-- Entries shown follows --
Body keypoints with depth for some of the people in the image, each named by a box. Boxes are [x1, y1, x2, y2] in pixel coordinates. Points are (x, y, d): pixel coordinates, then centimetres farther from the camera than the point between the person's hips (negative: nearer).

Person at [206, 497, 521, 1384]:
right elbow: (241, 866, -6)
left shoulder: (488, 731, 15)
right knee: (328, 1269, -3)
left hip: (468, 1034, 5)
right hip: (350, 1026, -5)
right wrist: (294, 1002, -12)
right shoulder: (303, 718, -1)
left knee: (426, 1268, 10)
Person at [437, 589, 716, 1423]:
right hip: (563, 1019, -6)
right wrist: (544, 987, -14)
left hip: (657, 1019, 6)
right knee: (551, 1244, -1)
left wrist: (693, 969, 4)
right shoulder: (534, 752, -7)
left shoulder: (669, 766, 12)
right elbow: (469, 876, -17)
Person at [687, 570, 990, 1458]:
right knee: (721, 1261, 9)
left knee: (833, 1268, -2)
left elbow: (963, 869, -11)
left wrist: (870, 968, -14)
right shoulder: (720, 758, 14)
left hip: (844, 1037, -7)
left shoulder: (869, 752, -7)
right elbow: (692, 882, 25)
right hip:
-- Entries shown concluded --
What is needed: Give every line of the rows above as a JSON list of strings, one string per line, leaving out blank lines.

Answer to the exercise:
[
  "Body keypoints with depth for some of the people in the image, each named by a box. Boxes are [x1, y1, x2, y2] in pixel coordinates. Points are (x, y, d): pixel coordinates, then centimetres farther from the camera than the point between the person's hips (negative: nearer).",
  "Person at [206, 497, 521, 1384]:",
  "right elbow: (241, 866, -6)",
  "left shoulder: (488, 731, 15)",
  "right knee: (328, 1269, -3)",
  "left hip: (468, 1034, 5)",
  "right hip: (350, 1026, -5)",
  "right wrist: (294, 1002, -12)",
  "right shoulder: (303, 718, -1)",
  "left knee: (426, 1268, 10)",
  "Person at [437, 589, 716, 1423]:",
  "right hip: (563, 1019, -6)",
  "right wrist: (544, 987, -14)",
  "left hip: (657, 1019, 6)",
  "right knee: (551, 1244, -1)",
  "left wrist: (693, 969, 4)",
  "right shoulder: (534, 752, -7)",
  "left shoulder: (669, 766, 12)",
  "right elbow: (469, 876, -17)",
  "Person at [687, 570, 990, 1458]:",
  "right knee: (721, 1261, 9)",
  "left knee: (833, 1268, -2)",
  "left elbow: (963, 869, -11)",
  "left wrist: (870, 968, -14)",
  "right shoulder: (720, 758, 14)",
  "left hip: (844, 1037, -7)",
  "left shoulder: (869, 752, -7)",
  "right elbow: (692, 882, 25)",
  "right hip:"
]